● **MATERIAL SUPPLIED**:
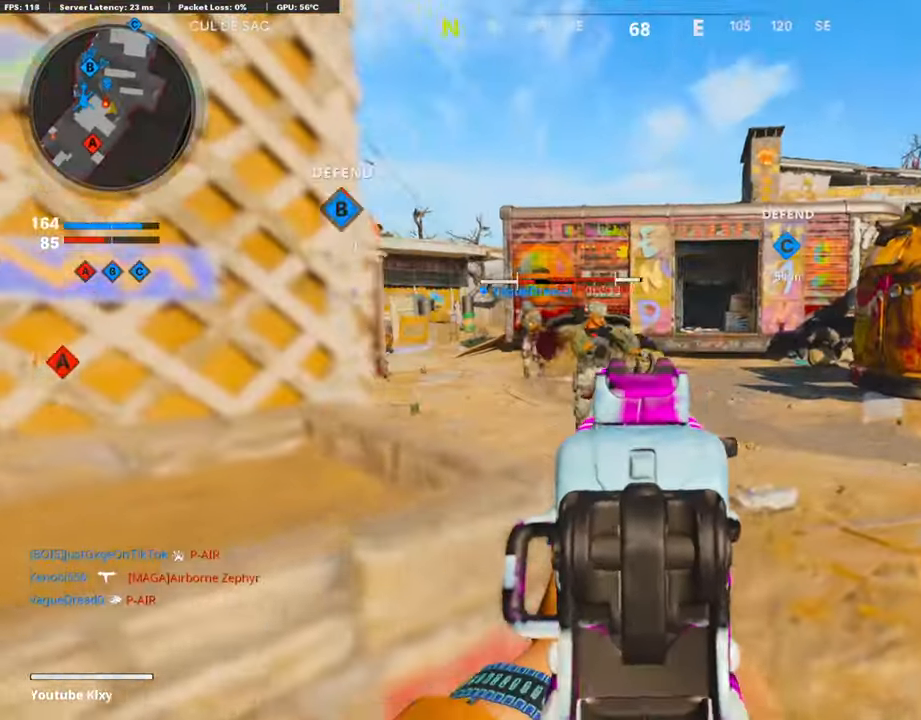
{"buttons": ["L2", "R2"], "left_stick": "up", "right_stick": "down", "events": [[51, "left_stick", "left"], [84, "right_stick", "left"], [286, "right_stick", "center"], [320, "left_stick", "center"], [370, "left_stick", "up"], [387, "right_stick", "down"]]}
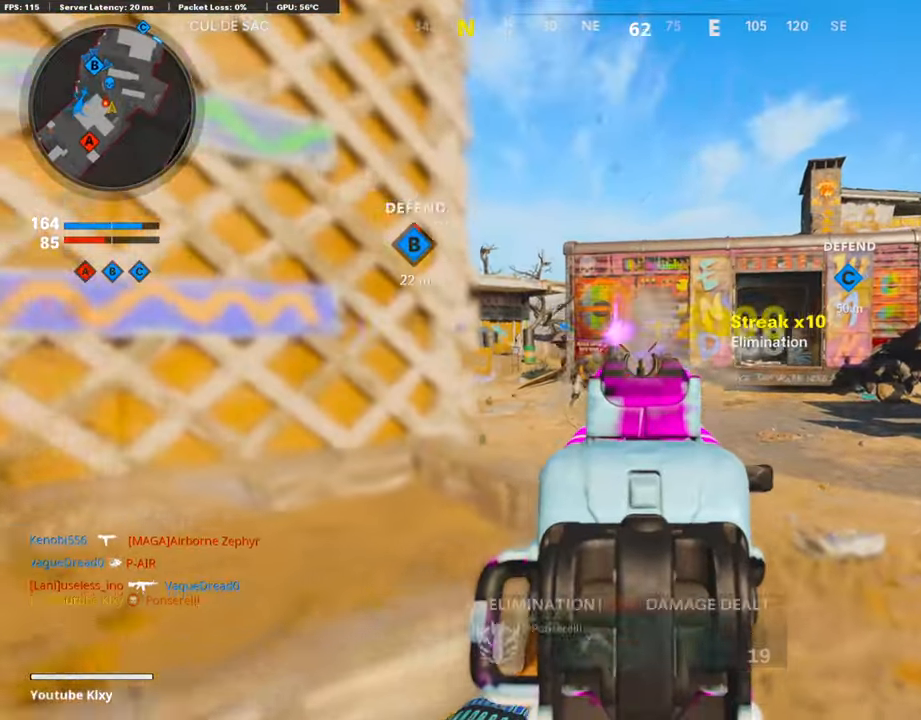
{"buttons": [], "left_stick": "up", "right_stick": "left", "events": [[84, "L2", "up"], [84, "right_stick", "center"], [118, "left_stick", "up-left"], [151, "CROSS", "down"], [202, "R2", "up"], [252, "CROSS", "up"], [252, "right_stick", "left"], [336, "L3", "down"], [404, "CROSS", "down"], [404, "right_stick", "center"], [420, "L3", "up"], [454, "left_stick", "up"], [504, "CROSS", "up"], [504, "right_stick", "left"]]}
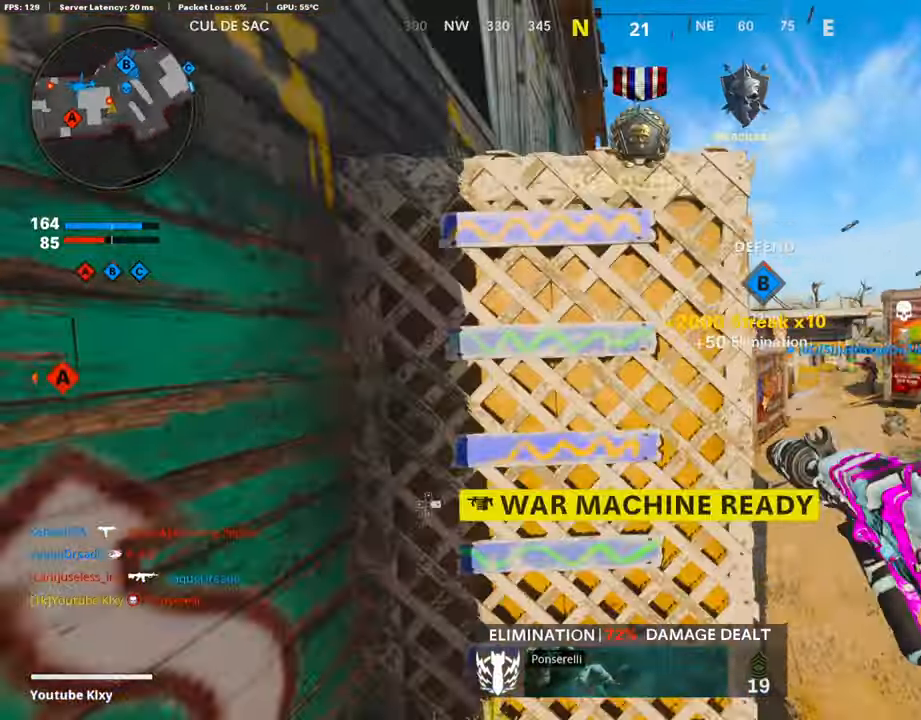
{"buttons": ["CROSS"], "left_stick": "up-right", "right_stick": "center", "events": [[152, "right_stick", "center"], [185, "CROSS", "down"], [253, "left_stick", "up-right"], [269, "CROSS", "up"], [286, "right_stick", "left"], [421, "CROSS", "down"], [454, "right_stick", "center"]]}
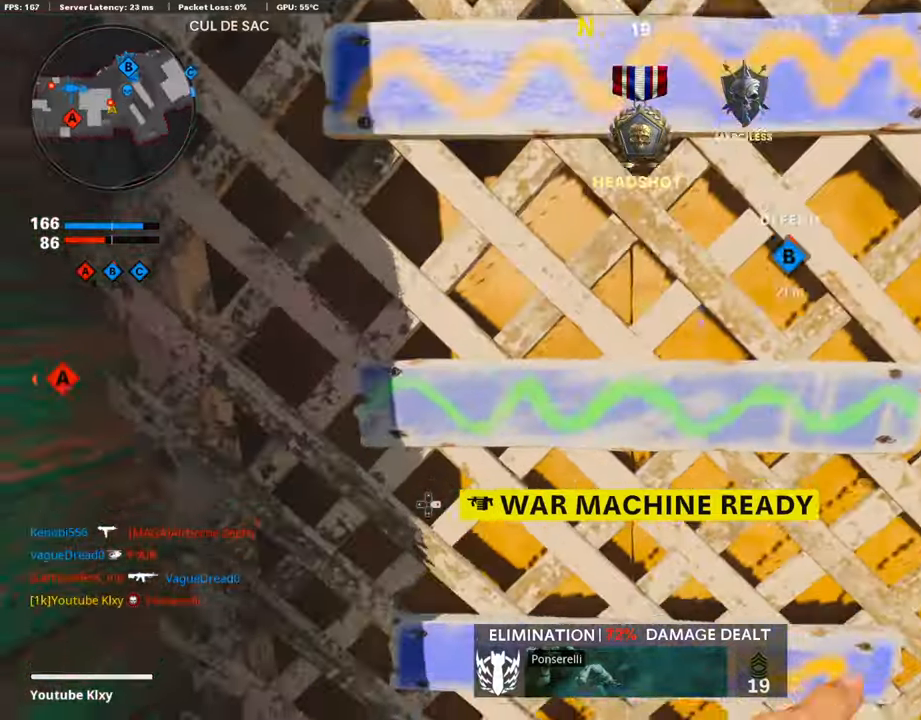
{"buttons": [], "left_stick": "up-right", "right_stick": "left", "events": [[50, "CROSS", "up"], [252, "right_stick", "left"]]}
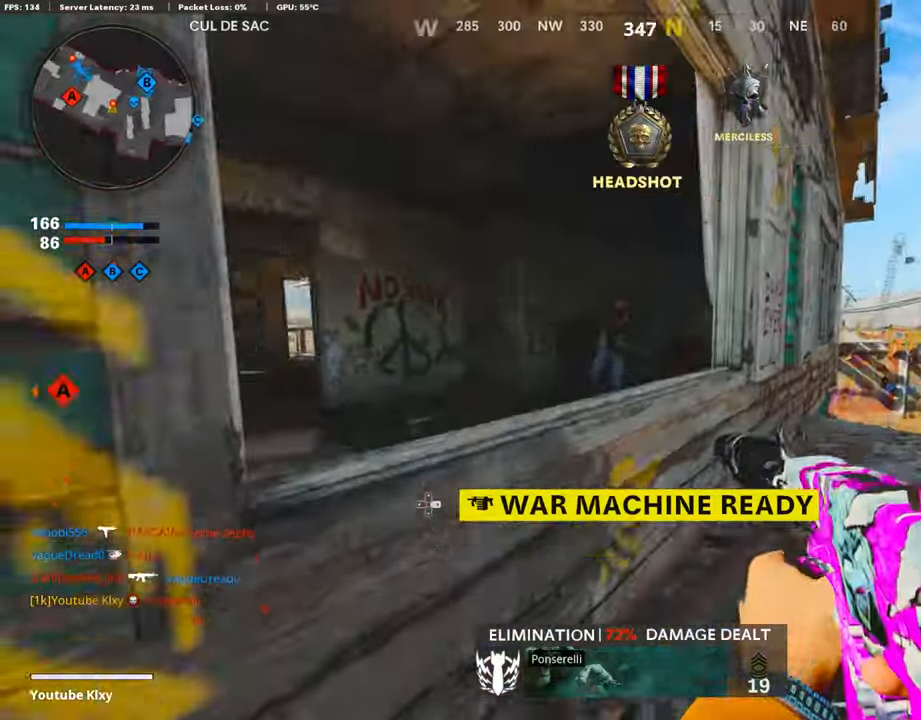
{"buttons": ["R2"], "left_stick": "right", "right_stick": "right", "events": [[84, "left_stick", "right"], [151, "R2", "down"], [319, "right_stick", "right"]]}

● **TASK TO COMPLETE**: Your answer must be the records above, copied exactly, with no pictures.

● **OUTPUT FOR THIS TASK**:
{"buttons": ["L2", "R2"], "left_stick": "up", "right_stick": "down", "events": [[51, "left_stick", "left"], [84, "right_stick", "left"], [286, "right_stick", "center"], [320, "left_stick", "center"], [370, "left_stick", "up"], [387, "right_stick", "down"]]}
{"buttons": [], "left_stick": "up", "right_stick": "left", "events": [[84, "L2", "up"], [84, "right_stick", "center"], [118, "left_stick", "up-left"], [151, "CROSS", "down"], [202, "R2", "up"], [252, "CROSS", "up"], [252, "right_stick", "left"], [336, "L3", "down"], [404, "CROSS", "down"], [404, "right_stick", "center"], [420, "L3", "up"], [454, "left_stick", "up"], [504, "CROSS", "up"], [504, "right_stick", "left"]]}
{"buttons": ["CROSS"], "left_stick": "up-right", "right_stick": "center", "events": [[152, "right_stick", "center"], [185, "CROSS", "down"], [253, "left_stick", "up-right"], [269, "CROSS", "up"], [286, "right_stick", "left"], [421, "CROSS", "down"], [454, "right_stick", "center"]]}
{"buttons": [], "left_stick": "up-right", "right_stick": "left", "events": [[50, "CROSS", "up"], [252, "right_stick", "left"]]}
{"buttons": ["R2"], "left_stick": "right", "right_stick": "right", "events": [[84, "left_stick", "right"], [151, "R2", "down"], [319, "right_stick", "right"]]}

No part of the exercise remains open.